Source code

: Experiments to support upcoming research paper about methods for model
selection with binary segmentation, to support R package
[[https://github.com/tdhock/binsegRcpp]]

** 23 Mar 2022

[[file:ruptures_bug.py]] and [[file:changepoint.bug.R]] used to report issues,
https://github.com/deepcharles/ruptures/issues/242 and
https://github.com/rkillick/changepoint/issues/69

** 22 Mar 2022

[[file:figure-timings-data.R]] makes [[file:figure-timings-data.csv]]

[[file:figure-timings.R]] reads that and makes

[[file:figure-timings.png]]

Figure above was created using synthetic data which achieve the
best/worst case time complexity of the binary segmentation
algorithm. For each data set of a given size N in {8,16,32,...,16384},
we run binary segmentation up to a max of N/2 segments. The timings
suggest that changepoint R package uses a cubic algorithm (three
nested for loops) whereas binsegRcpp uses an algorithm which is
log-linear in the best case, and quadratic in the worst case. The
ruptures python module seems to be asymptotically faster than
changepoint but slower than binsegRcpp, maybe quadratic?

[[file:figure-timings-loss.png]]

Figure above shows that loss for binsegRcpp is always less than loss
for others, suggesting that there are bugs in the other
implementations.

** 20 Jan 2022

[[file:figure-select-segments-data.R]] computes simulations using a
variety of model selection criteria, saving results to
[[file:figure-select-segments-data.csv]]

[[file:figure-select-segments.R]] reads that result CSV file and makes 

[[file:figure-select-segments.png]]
********************
▸ What this task involves: Each line above should appear again, reproduced exactly.

▸ Exercise result:
Source code

: Experiments to support upcoming research paper about methods for model
selection with binary segmentation, to support R package
[[https://github.com/tdhock/binsegRcpp]]

** 23 Mar 2022

[[file:ruptures_bug.py]] and [[file:changepoint.bug.R]] used to report issues,
https://github.com/deepcharles/ruptures/issues/242 and
https://github.com/rkillick/changepoint/issues/69

** 22 Mar 2022

[[file:figure-timings-data.R]] makes [[file:figure-timings-data.csv]]

[[file:figure-timings.R]] reads that and makes

[[file:figure-timings.png]]

Figure above was created using synthetic data which achieve the
best/worst case time complexity of the binary segmentation
algorithm. For each data set of a given size N in {8,16,32,...,16384},
we run binary segmentation up to a max of N/2 segments. The timings
suggest that changepoint R package uses a cubic algorithm (three
nested for loops) whereas binsegRcpp uses an algorithm which is
log-linear in the best case, and quadratic in the worst case. The
ruptures python module seems to be asymptotically faster than
changepoint but slower than binsegRcpp, maybe quadratic?

[[file:figure-timings-loss.png]]

Figure above shows that loss for binsegRcpp is always less than loss
for others, suggesting that there are bugs in the other
implementations.

** 20 Jan 2022

[[file:figure-select-segments-data.R]] computes simulations using a
variety of model selection criteria, saving results to
[[file:figure-select-segments-data.csv]]

[[file:figure-select-segments.R]] reads that result CSV file and makes 

[[file:figure-select-segments.png]]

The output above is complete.